:: Text passage ::

A system for mechanical defibration of wood kneads the wood by moving a defibration surface having contours at least partly in contact with the wood in a direction at a speed in relation to the wood and fibres are separated from the wood. The contours of the defibration surface are at regular intervals in the direction that the speed and the regular intervals determine a cycle time-length that is 1 to 3 times a relaxation time of the wood.

Description

The invention relates to a method for mechanical defibration of wood, said method comprising kneading wood, and separating fibres from the wood by means of the contours of, in the peripheral direction, regular wave pattern of the defibration surface.
The invention also relates to an apparatus for mechanical defibration of wood, said apparatus comprising a defibration surface in contact with the wood to be treated for kneading the wood and for separating fibres from the wood, whereby the defibraton surface is provided in the direction of motion of the surface with a wave pattern in which the tops are located at regular intervals said portions conveying energy to the wood raw material.

:::

Exercise description: Can you carry the patent text on mechanical wood defibration forward, starting right after its last sentence?

:: Record extracts ::

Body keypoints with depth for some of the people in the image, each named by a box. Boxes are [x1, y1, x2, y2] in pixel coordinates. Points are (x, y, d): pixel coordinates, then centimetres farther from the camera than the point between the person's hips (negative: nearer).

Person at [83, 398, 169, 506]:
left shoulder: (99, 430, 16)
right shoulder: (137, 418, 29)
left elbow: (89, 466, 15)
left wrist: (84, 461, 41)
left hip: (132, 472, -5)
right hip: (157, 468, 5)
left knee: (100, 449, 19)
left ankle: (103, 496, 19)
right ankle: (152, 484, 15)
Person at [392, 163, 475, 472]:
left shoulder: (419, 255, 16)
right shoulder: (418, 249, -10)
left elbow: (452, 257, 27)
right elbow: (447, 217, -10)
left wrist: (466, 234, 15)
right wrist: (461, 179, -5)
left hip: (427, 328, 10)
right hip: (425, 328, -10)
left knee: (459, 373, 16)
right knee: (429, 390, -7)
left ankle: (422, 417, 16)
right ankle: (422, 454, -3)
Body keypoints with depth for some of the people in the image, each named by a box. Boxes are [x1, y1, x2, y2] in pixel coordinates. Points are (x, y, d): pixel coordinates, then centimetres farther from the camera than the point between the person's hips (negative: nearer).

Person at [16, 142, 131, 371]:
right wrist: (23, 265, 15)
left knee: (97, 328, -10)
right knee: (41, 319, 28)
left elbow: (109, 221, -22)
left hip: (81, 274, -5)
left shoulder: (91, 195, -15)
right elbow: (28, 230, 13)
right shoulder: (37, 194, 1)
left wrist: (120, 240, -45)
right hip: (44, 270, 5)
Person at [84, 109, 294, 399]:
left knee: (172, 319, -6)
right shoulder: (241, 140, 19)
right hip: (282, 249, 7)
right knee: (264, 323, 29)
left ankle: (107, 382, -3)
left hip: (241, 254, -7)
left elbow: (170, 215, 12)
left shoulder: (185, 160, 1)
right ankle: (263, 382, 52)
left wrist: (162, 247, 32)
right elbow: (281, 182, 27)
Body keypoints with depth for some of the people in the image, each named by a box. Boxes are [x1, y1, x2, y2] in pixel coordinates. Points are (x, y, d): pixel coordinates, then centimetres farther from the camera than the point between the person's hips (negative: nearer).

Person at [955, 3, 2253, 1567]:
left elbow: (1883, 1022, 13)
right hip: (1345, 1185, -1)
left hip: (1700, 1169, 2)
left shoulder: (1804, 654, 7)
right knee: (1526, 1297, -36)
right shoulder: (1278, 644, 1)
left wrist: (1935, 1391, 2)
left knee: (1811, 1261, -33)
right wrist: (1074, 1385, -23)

:::
:: Record extracts ::

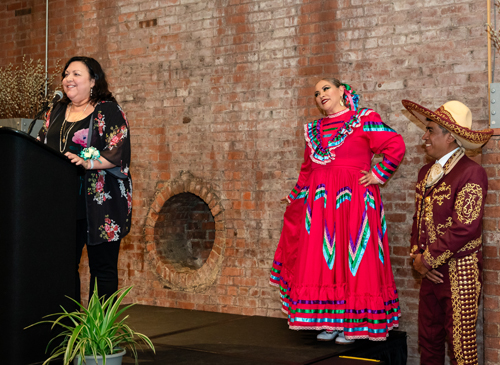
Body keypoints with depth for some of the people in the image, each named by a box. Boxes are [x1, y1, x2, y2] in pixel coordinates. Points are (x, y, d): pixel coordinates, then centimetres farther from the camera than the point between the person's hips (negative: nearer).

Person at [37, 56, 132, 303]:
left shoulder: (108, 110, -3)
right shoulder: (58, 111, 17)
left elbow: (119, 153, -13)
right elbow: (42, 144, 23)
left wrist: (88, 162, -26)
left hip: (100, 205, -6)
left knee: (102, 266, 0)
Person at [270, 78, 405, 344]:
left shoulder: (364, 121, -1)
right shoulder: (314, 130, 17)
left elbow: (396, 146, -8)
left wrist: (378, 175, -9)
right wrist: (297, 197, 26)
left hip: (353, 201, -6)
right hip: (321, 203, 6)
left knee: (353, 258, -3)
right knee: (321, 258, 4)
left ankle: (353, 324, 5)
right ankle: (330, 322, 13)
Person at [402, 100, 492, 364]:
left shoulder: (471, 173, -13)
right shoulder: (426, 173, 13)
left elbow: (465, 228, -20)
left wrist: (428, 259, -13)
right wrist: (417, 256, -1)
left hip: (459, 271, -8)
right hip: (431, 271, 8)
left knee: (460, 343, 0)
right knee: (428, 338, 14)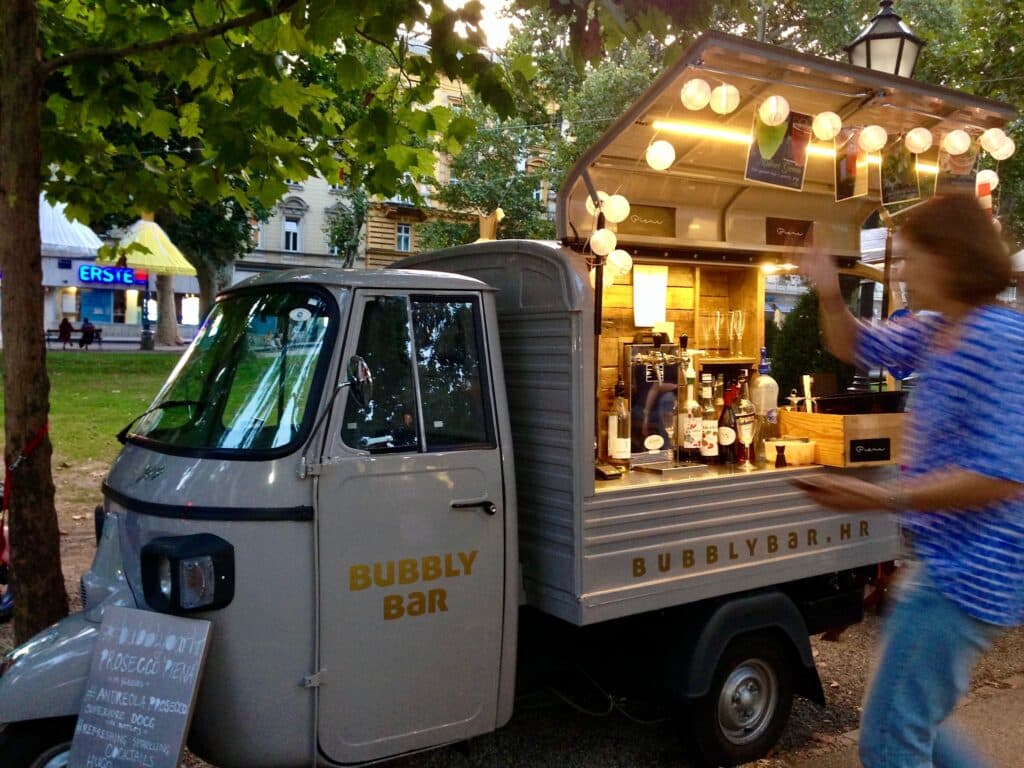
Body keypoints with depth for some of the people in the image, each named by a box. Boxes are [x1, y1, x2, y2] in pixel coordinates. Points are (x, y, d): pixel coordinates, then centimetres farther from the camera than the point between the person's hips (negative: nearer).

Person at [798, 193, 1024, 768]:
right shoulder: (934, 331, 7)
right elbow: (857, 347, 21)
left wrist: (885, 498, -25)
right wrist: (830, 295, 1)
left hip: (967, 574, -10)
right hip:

:::

Answer below:
There are several known methods for mechanical defibration of wood. Of these methods, the grinding and refining methods are used in industrial production. Both of these methods are based on kneading of wood raw material by pressure pulses and on mechanical separation of fibres from each other, but the grinding method is more closely related to the present invention. The idea of the kneading is to prepare the wood raw material so that the subsequent mechanical separation of fibres produces pulp suitable for paper making and not only wood fibres separated from each other. The kneading of wood raw material consists of two obligatory parts: fluctuating pressure for breaking the matrix structure of wood, and deformation for softening the wood by the generation of heat energy. In the grinding method, the above-mentioned series of operations is performed by pressing blocks of wood in transverse direction against a rotating cylindrical pulpstone, keeping the longitudinal direction of the blocks of wood parallel to the axial direction of the pulpstone, as disclosed in Swedish Published Specification 309 529 (corresponding to DE-A-1 411 886) which is a closest prior art. SE 309 529 discloses a solution, in which on the surface of the defibration element there are defibration sectors at even intervals having protrusions therebetween. On the surface of the defibration sectors there are wave patterns with even intervals therebetween having roundish most suitable halfround tops.
The surface of the pulpstone comprises extremely wear-resistant particles bound to each other by means of a softer binder, whereby they form a random particle construction, as disclosed in Finnish Published Specification 68 268 and U.S. Patent 2 769 286. The difference in altitude in the peripheral direction of the surface, which is due to the random location of particles, generates pressure pulses to the wood raw material and separates fibres from the surface of the wood raw material by means of surface friction. The most significant drawback of both of these mechanical defibration methods is the high energy consumption, which is due to the high generation of heat. The consumption is 10 to 100 times higher than the theoretical energy consumption of defibration disclosed in many connections.
The object of the present invention is to produce pulp suitable for paper making from raw wood by a highly controllable process with a relatively low energy consumption.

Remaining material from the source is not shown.